____ Texte fourni
Filet céleste
Le filet céleste (en chinois : 天网工程) est un réseau informatique de vidéo-surveillance basé sur l'intelligence artificielle en Chine. Il est toujours en développement. Il est utilisé dans la lutte contre la criminalité[1], la sécurité routière et pour la recherche de personnes disparues[2].
En 2022, certains auteurs estiment que le nombre de caméras équipées de logiciels de reconnaissance faciale et d’intelligence artificielle s'élève à 700 millions[3].
Historique
[modifier | modifier le code]Les premiers essais sur le filet céleste ont commencé dans les années 2010 dans diverses régions de la Chine[4]. Grâce à une enveloppe budgétaire initiale de 528 millions de yuans, les premiers déploiements ont eu lieu dans la ville de Changsha en 2011[1]. L'objectif était à ce moment-là de l'introduire dans toute la Chine durant la décennie 2020[5]. En quelques années, le réseau s'étendra rapidement:
- En 2015, le gouvernement a annoncé une couverture complète de la capitale chinoise, Pékin, exception faite des zones rurales[6].
- En 2018, il est désormais exploité dans 16 provinces, municipalités autonomes et régions autonomes[7].
- En 2019, parmi les 10 premières villes avec le plus grand nombre de caméras de surveillance pour 1 000 habitants, 8 sont chinoises (les deux autres étant Londres au Royaume-Uni et Atlanta aux États-Unis[8],[9],[10].
________
____ Entrées présentées
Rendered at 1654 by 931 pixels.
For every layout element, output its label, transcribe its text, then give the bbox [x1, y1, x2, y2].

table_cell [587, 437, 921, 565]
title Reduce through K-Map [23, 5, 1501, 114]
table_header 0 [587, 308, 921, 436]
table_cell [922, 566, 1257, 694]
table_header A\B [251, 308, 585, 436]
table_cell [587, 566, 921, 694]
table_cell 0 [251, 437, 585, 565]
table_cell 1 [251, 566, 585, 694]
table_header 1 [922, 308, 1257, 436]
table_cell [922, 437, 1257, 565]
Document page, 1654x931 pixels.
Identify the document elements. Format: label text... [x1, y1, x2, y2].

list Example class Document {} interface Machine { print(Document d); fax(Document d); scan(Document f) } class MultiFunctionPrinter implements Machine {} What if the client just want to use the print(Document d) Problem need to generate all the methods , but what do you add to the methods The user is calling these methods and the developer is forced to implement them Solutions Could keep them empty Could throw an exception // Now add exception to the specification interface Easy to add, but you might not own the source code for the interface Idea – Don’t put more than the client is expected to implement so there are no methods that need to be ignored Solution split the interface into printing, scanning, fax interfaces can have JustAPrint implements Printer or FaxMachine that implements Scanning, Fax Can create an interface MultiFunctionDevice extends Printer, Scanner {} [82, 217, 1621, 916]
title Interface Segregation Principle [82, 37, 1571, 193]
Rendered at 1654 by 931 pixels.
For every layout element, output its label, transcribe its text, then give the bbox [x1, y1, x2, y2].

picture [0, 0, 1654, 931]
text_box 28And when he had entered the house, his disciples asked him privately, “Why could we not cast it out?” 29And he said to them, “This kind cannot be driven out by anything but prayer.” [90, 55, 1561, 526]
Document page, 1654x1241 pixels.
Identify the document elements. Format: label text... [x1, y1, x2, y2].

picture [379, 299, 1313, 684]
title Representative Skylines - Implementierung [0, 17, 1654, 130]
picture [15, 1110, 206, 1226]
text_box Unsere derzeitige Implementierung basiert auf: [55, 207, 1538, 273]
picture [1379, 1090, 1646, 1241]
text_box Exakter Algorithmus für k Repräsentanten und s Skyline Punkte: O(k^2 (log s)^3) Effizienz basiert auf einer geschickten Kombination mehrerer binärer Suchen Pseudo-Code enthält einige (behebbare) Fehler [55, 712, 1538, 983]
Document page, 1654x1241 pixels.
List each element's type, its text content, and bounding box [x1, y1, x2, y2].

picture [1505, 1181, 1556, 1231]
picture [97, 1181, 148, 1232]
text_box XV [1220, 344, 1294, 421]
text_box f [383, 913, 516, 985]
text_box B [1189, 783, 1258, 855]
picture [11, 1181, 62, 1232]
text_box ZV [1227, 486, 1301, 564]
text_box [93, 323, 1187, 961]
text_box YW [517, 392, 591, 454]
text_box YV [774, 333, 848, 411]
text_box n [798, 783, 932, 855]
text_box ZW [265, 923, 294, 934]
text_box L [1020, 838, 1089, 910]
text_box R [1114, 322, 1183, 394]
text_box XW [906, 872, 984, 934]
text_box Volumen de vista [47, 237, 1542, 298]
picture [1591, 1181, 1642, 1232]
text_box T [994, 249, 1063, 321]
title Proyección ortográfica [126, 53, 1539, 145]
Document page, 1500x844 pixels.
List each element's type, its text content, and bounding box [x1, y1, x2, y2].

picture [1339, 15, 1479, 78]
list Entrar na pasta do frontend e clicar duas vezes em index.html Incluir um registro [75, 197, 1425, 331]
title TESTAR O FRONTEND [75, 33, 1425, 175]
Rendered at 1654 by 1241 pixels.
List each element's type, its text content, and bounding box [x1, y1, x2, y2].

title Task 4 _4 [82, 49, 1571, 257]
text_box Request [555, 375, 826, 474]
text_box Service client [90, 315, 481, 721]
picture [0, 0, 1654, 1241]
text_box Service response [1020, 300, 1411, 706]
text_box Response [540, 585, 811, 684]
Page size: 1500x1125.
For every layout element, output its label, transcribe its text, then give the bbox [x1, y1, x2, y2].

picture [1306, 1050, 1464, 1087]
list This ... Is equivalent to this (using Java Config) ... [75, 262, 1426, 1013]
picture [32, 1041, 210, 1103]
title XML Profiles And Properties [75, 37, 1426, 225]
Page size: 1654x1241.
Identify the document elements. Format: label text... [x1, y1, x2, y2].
________
Consignes
1 - Recopiez fidèlement le passage du texte sur le filet céleste, en commençant aux mots « - En 2018, il » et en vous arrêtant après « Atlanta aux États-Unis[8],[9],[10]. ».
2 - Dans le texte sur le filet céleste, présentez sous forme de liste les faits essentiels du paragraphe qui commence par « Le filet céleste (en chinois : 天网工程) ».
3 - Poursuivez le texte sur le filet céleste à partir du point où il s'interrompt.
Les entrées ne servent pas à cet exercice.

Corrigé
1 -
- En 2018, il est désormais exploité dans 16 provinces, municipalités autonomes et régions autonomes[7].
- En 2019, parmi les 10 premières villes avec le plus grand nombre de caméras de surveillance pour 1 000 habitants, 8 sont chinoises (les deux autres étant Londres au Royaume-Uni et Atlanta aux États-Unis[8],[9],[10].

2 -
- Réseau informatique de vidéosurveillance fondé sur l'intelligence artificielle, en Chine
- Encore en développement
- Utilisé pour la lutte contre la criminalité, la sécurité routière et la recherche de personnes disparues

3 -
La Chine possède le plus grand réseau de caméras de surveillance au monde avec plus de 200 millions d'unités en 2019[11]. Ce nombre dépassait déjà largement celui des États-Unis, lequel est en seconde place avec 50 millions d'unités. En contraste avec le modèle manufacturier promu au Royaume-Uni et aux États-Unis, lequel repose sur une multitude de petites compagnies, le filet céleste chinois a permis l'émergence rapide de grandes compagnies telles que Hike Vision[12],[13]. Cette croissance a aussi soutenu les activités d'entreprises chinoises de semi-conducteurs comme Huaweï (HiSilicon) dont les puces ont été intégrées dans plus de la moitié des caméras de surveillance du monde[14],[15].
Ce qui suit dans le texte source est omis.